A permanência de Neymar, a contratação de Ronaldo, os sucessos do Internacional com o Sócio Torcedor, o recente tricampeonato do São Paulo são ilustrativos dessa nova fase do futebol brasileiro. Mas isso também quer dizer maior concorrência. Qualquer passo em falso, mal planejamento, e mesmo técnicas antigas de administração do futebol como contratação impensada de medalhões e demissão de técnicos podem pôr em risco uma pequena geração de jogadores de um time. Grêmio, Corinthians, Vasco, Botafogo, Palmeiras são alguns exemplos disso. E seus rebaixamentos em geral tiveram um efeito reflexo de reorganização. Os três primeiros foram campeões logo após retornarem da segunda divisão.

Projeto Neymar 2014 - Reflexo de novos ares no Brasil e  de alguma forma impossível na década de 90.


Conclusões

O Campeonato de pontos corridos trouxe muito mais vantagens do que desvantagens. Em minha visão estas se resumem a poucos critérios de emoção. Todos os outros campeonatos são mata-mata, então mesmo esse aspecto pode ser relativizado - não faltam finais pelo Brasil e mundo afora. 
O crescimento em qualidade e o investimento nos times são as melhores heranças e razões para manutenção do atual sistema.
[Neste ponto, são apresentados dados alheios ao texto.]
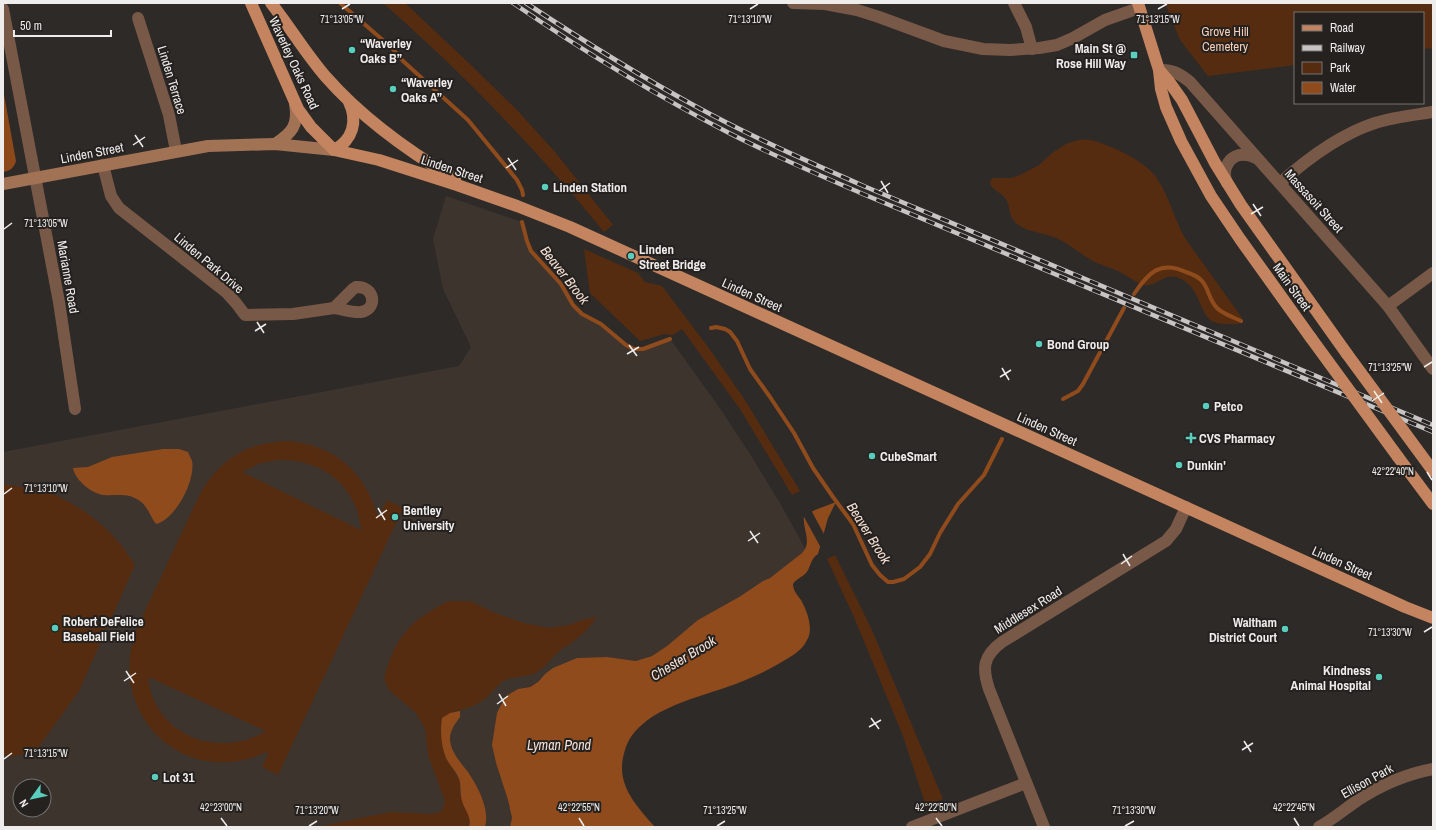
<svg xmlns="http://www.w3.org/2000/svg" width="1436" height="830" font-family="'Archivo Narrow',sans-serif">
	<rect width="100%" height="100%" fill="#2e2a28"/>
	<path fill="#3d342e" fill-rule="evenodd" d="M446,196L522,222L527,241L531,251L561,284L578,310L586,317L601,324L630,348L639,350L643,349L670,339L717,404L750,454L781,505L806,550L770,578L763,581L739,597L699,620L667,646L652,656L636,661L607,657L577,658L545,674L538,682L529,687L518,689L492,745L496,763L508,800L512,818L510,827H3V452L459,366L471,347L443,289L433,239ZM20,786H44V810H20Z"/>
	<g fill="#562c11" fill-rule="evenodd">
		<path d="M383,3H405L472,66L517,110L555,152L613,225L604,232C537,150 463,73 383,3Z"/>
		<path d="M1165,3H1433V48L1423,49V13H1295V65L1208,76L1180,40Z"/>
		<path d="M1078,140C1082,140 1086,139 1090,140C1109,144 1145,161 1156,177C1169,195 1174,219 1185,238L1242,318L1239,324C1230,324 1219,325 1212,321C1198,312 1201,287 1179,278C1164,272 1157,287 1145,285C1136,283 1128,276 1120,272C1112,268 1103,266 1095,262C1081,255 1070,244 1056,238C1044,233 1026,232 1016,223C1009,217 1010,208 1007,201C1003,193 994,191 990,184L991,180L993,178H1011L1020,175L1039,165L1052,153L1066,144Z"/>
		<path d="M584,249L638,273L645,282L662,286L708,347L745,400L800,491L792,495L740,409L682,329L673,335L664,334L640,341L590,293Z"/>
		<path d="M288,441C335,445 366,473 378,518L387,500L403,508L278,775L262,767L269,751C185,792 104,714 137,628L199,496C218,460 247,442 288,441ZM277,460C321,458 357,485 361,530L242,472L258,464ZM148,677L266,731C219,760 153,735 148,677Z"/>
		<path d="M3,485H10C24,488 38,490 52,494C76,503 106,525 121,545C126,551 130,558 135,565L79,691L35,752L10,757L3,753Z"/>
		<path d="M835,555L872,630L943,799L926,806L903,736L854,617L827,559Z"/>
		<path d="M448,601H470L495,613L524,623L549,628L569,625L582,620L597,617C591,626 582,635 574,641C571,644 567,645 563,648C553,655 545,669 534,674C525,677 514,677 507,679C498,683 493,692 486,698C477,706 462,710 450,713L442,743L446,758L460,781V792L468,813L470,824L469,827H317L391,812L431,814L441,812L445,802L428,755L425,728L415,712L389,690L384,679C388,663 393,647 404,634C415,619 432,610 448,601Z"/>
	</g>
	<path fill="#8d4919" d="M3,89L16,161C14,168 10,171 3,172Z"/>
	<g fill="#904b1d">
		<path d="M163,449H179L188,452C189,455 191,458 192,461C196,480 175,520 156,524C150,516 148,507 140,501C127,492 118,496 104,495C92,494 75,480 73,468L88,467L112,457Z"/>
		<path d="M836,502L828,518L818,554C810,559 811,567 806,573C802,577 796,579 793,584C793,590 797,595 801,600C807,611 814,629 807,640C802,651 790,657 780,663C763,673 745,681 727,687C693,699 637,711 625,750C614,783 635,804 655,827H510L512,818L508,800L496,763L492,745L497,713L501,705L508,695L518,689L530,687L538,682L545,674L553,668L577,658L607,657L636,661L652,656L667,646L698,620L739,597L763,581L770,578L802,553C813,542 802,529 804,516L815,510Z"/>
		<path d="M460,711V717C455,724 450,730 450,739C450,751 461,763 468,772C478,787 490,809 485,827H469C472,819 466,811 463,804C460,795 461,791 460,782C458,773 450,766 446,758C441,746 440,730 442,718L450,713Z"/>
	</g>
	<path fill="#2e2a28" d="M811,510L825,536L821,548L803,515Z"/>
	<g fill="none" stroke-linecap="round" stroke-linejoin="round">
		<g stroke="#904b1d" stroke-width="4">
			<path d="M340,3L392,48L403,61L468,120L517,180L522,190L523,195"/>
			<path d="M522,222L527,241L531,251L561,284L573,305L582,314L601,324L626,345L634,349H643L670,339"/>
			<path d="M1134,294C1148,273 1160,260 1186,272C1192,274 1198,276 1202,281C1209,289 1209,300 1217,308C1223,314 1233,317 1241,321"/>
			<path d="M711,328L716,327L725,329L730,332L737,341L750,369L770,397L794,433L813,468L833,497L853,524L872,565L880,575L888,582H893L904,579L920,567L930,554L940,533L958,504L984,475L1002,439"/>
			<path d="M1063,399L1078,391L1083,384L1124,308"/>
		</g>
		<g stroke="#785947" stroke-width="12">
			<path d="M793,3L825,4L857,10L879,17L944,41L983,49L1010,50L1039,48L1057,45L1073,38L1105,20L1139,8"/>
			<path d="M1014,3L1026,27L1032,49"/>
			<path d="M3,9L59,302L75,409"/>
			<path d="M138,18L169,115L176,151"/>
			<path d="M1159,70C1172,69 1180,74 1190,82L1388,306L1433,369"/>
			<path d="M103,165L111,196L119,208L226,292L236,303L245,315L293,314L334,308"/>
			<path d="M1227,183C1221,170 1229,153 1246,155C1250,155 1254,157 1258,159"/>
			<path d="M1280,183C1306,160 1341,134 1375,123C1394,117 1414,115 1433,112"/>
			<path d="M356,287C375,286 378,309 361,312C353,313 342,309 334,308L353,289Z"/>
			<path d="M1388,306L1433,273"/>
			<path d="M912,827L1026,783"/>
			<path d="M1044,827L989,689C982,668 983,656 1002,642L1166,541L1176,529L1186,507"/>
			<path d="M1319,827C1333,819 1345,809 1358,800C1381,785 1406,774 1433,769"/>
		</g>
		<g stroke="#a27255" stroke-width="12">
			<path d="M275,144C292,133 299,125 295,104"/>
			<path d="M3,184L208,146L275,144L334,150"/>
		</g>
		<g stroke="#c3845f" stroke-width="12">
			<path d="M251,3L298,109L311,127L334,150L379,160L457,185L517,206L570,227L1405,607L1433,618"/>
			<path d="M271,3C290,27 306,54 326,77C362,118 408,151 455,179"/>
			<path d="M1138,3L1159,70L1161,89L1166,107L1181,141L1211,196L1240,239L1311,338"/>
			<path d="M1159,70L1170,83L1182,100L1215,163L1241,205L1347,354"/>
			<path d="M334,150C353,140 358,121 349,102"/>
			<path d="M1398,457L1433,504"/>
		</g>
		<defs>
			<g id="rail">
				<path d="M513,3C583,51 655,95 731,134C774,156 819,175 863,194L1433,432"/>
				<path d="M526,3C582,40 638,75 697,107C752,137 809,162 866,187L1433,425"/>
			</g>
		</defs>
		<use href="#rail" stroke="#c7c5c3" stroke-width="4.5"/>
		<use href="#rail" stroke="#24211f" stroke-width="3" stroke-dasharray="9" stroke-linecap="butt"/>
		<g stroke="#c3845f" stroke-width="12">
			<path d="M1311,338L1398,457"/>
			<path d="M1347,354L1433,471"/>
		</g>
	</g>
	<path fill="none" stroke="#efedeb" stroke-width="1.5" d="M342,9L350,4M750,9L758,4M1158,9L1167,4M135,135L143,147M133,145L145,137M508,158L516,170M506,168L518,160M881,181L888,193M879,191L890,183M1253,204L1261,216M1251,214L1263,207M4,229L12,223M257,322L264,333M255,331L266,324M629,345L637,356M627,354L639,347M1424,367L1432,362M1002,368L1009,380M1000,377L1011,370M1374,391L1382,403M1372,401L1384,393M1427,472L1432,480M4,494L12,488M378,508L385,520M376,518L387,510M750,531L758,543M748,541L760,533M1123,554L1130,566M1121,564L1132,556M1424,632L1432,627M126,671L134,683M124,681L136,673M499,694L506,706M497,704L508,696M871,718L879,729M869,727L881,720M1244,741L1251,752M1242,750L1253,743M4,759L12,753M221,818L227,826M579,818L584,826M936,818L942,826M1294,818L1299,826M309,826L317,821M717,826L725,821M1125,826L1134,821"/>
	<g fill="#5acebd" stroke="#24211f" stroke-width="1.5">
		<circle cx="352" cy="50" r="4"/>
		<rect x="1130" y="51" width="8" height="8" rx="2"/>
		<circle cx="393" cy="89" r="4"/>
		<circle cx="545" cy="187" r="4"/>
		<circle cx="631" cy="256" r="4"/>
		<circle cx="1039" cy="344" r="4"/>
		<circle cx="1206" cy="406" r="4"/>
		<path d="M1189 432h4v4h4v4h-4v4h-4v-4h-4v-4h4z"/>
		<circle cx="872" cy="456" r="4"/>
		<circle cx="1179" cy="465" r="4"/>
		<circle cx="395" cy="517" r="4"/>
		<circle cx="55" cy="628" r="4"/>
		<circle cx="1285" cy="629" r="4"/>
		<circle cx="1379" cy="677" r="4"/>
		<circle cx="155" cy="777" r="4"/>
	</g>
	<g text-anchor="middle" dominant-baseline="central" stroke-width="4" stroke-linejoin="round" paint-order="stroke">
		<g font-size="13" fill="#f7ceb7" stroke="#24211f">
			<text x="1225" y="31">Grove Hill<tspan x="1225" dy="15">Cemetery</tspan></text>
		</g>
		<g font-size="13" font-weight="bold" fill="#efedeb" stroke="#24211f" text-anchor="start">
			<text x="360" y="43">“Waverley<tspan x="360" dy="15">Oaks B”</tspan></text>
			<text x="1126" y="48" text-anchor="end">Main St @<tspan x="1126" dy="15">Rose Hill Way</tspan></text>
			<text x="401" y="82">“Waverley<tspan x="401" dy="15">Oaks A”</tspan></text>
			<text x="553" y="187">Linden Station</text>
			<text x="639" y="249">Linden<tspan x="639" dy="15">Street Bridge</tspan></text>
			<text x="1047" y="344">Bond Group</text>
			<text x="1214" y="406">Petco</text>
			<text x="1199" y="438">CVS Pharmacy</text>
			<text x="880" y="456">CubeSmart</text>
			<text x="1187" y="465">Dunkin'</text>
			<text x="403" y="510">Bentley<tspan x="403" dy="15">University</tspan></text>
			<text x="63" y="621">Robert DeFelice<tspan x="63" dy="15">Baseball Field</tspan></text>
			<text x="1277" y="622" text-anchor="end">Waltham<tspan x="1277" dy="15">District Court</tspan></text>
			<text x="1371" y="670" text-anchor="end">Kindness<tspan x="1371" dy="15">Animal Hospital</tspan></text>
			<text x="163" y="777">Lot 31</text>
		</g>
		<g font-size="13" fill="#efedeb" stroke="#24211f">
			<text transform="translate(294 63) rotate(65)">Waverley Oaks Road</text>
			<text transform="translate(172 80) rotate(73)">Linden Terrace</text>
			<text transform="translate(92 153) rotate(-11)">Linden Street</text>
			<text transform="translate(452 169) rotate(18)">Linden Street</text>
			<text transform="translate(1314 201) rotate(48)">Massasoit Street</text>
			<text transform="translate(209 263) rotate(40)">Linden Park Drive</text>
			<text transform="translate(68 277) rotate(80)">Marianne Road</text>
			<text transform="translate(1292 287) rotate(54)">Main Street</text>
			<text transform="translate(752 295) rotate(24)">Linden Street</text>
			<text transform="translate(1047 429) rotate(24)">Linden Street</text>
			<text transform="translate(1342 563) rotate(24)">Linden Street</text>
			<text transform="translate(1028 610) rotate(-32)">Middlesex Road</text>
			<text transform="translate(1367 781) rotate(-29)">Ellison Park</text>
		</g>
		<g font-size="14" font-style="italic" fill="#f3dfd3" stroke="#24211f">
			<text transform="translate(565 275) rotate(52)">Beaver Brook</text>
			<text transform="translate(869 533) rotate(58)">Beaver Brook</text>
			<text transform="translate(683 658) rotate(-31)">Chester Brook</text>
			<text x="559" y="745">Lyman Pond</text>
		</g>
	</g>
	<g font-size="10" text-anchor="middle" fill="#efedeb" stroke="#24211f" stroke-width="4" stroke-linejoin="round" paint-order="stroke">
		<text x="342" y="23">71°13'05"W</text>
		<text x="750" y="23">71°13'10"W</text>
		<text x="1158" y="23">71°13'15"W</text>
		<text x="46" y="227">71°13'05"W</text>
		<text x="1390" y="371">71°13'25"W</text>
		<text x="1393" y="475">42°22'40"N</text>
		<text x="46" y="492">71°13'10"W</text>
		<text x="1390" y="636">71°13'30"W</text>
		<text x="46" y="757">71°13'15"W</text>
		<text x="221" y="811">42°23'00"N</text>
		<text x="579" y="811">42°22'55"N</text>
		<text x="936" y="811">42°22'50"N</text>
		<text x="1294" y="811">42°22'45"N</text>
		<text x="317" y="814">71°13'20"W</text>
		<text x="725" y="814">71°13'25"W</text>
		<text x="1134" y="814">71°13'30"W</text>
	</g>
	<rect width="1436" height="830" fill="none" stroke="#efedeb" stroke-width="8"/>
	<rect x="1294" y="12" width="130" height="92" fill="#24211f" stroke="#757371"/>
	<rect x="1302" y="25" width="20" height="6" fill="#c3845f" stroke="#757371"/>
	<text x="1330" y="32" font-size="12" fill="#efedeb">Road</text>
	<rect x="1302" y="45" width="20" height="6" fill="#c7c5c3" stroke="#757371"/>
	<text x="1330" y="52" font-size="12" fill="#efedeb">Railway</text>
	<rect x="1302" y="62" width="20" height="12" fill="#562c11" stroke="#757371"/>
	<text x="1330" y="72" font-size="12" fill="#efedeb">Park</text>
	<rect x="1302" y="82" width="20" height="12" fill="#904b1d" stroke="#757371"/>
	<text x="1330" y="92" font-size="12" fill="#efedeb">Water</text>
	<g transform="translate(32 798) rotate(237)"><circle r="19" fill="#24211f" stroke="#757371"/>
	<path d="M0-3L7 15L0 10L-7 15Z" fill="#5acebd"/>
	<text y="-6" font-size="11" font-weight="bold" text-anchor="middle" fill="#efedeb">N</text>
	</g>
	<path d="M14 30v6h97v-6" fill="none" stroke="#efedeb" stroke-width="2"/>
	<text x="20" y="30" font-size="12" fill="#efedeb" stroke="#24211f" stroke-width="3" paint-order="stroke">50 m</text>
</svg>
As criticas e eventuais reclamações para mudança do sistema não se explicam intelectualmente ao tentar bater muitas das características do certame em turno e returno. É muito salutar que o sistema seja mantido por no mínimo mais 10 anos, posto que uma mudança próxima poderia por a perder os recentes investimentos feitos pelos clubes brasileiros, que não por acaso, são os times que se destacaram em títulos nos últimos anos.